- _Work to be completed_
The required result is an exact copy of the material from the line with "NORDISKA MUSEETS NYHETSBREV" through its final line, both ends included.

- _The data_
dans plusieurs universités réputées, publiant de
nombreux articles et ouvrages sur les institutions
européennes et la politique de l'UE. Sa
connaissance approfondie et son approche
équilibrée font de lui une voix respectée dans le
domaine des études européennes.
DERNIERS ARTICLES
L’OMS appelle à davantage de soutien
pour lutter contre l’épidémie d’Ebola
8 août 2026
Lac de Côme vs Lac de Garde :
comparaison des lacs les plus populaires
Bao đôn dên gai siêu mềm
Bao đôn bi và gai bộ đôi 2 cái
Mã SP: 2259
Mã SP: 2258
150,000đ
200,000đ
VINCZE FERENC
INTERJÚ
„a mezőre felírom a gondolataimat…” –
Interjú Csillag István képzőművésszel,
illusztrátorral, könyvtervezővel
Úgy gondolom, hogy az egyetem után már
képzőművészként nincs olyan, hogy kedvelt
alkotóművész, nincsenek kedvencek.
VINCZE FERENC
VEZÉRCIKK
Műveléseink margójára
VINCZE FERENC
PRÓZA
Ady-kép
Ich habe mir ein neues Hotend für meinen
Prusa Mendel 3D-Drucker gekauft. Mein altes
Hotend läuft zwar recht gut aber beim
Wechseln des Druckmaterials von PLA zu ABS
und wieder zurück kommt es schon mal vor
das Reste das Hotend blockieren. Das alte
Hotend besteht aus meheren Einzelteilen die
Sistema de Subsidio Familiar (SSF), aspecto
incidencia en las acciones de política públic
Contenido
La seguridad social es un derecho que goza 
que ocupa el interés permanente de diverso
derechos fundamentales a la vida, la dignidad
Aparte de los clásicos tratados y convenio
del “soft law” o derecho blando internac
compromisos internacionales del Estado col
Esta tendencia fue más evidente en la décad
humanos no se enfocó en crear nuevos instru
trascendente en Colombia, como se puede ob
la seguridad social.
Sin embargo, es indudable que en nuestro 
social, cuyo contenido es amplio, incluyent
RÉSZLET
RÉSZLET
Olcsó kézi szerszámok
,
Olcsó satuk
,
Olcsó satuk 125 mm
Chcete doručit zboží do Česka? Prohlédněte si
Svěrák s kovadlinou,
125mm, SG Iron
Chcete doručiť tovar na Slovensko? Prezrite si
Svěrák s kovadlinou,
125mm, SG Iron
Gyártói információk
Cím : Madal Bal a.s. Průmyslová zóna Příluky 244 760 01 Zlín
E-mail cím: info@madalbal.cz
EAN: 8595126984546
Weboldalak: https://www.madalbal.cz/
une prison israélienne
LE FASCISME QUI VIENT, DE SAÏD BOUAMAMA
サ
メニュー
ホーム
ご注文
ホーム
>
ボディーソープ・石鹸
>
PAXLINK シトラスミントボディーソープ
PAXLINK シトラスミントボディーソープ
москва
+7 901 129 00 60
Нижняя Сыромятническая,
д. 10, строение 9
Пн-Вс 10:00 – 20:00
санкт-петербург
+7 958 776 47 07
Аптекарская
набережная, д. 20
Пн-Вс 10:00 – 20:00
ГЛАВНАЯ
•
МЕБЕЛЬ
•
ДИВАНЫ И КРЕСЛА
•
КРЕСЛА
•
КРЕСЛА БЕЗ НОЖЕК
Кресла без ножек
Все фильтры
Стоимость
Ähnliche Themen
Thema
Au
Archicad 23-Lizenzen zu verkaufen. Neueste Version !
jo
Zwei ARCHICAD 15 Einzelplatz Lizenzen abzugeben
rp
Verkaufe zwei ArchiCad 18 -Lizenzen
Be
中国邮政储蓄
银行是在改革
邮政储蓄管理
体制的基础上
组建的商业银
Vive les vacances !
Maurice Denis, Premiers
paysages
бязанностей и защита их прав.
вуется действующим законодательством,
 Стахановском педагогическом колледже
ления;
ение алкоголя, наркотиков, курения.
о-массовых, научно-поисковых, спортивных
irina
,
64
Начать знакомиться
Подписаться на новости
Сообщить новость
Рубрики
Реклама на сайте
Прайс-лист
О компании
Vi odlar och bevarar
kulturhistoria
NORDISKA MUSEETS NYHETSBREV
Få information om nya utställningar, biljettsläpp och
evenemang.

- _Output for this exercise_
NORDISKA MUSEETS NYHETSBREV
Få information om nya utställningar, biljettsläpp och
evenemang.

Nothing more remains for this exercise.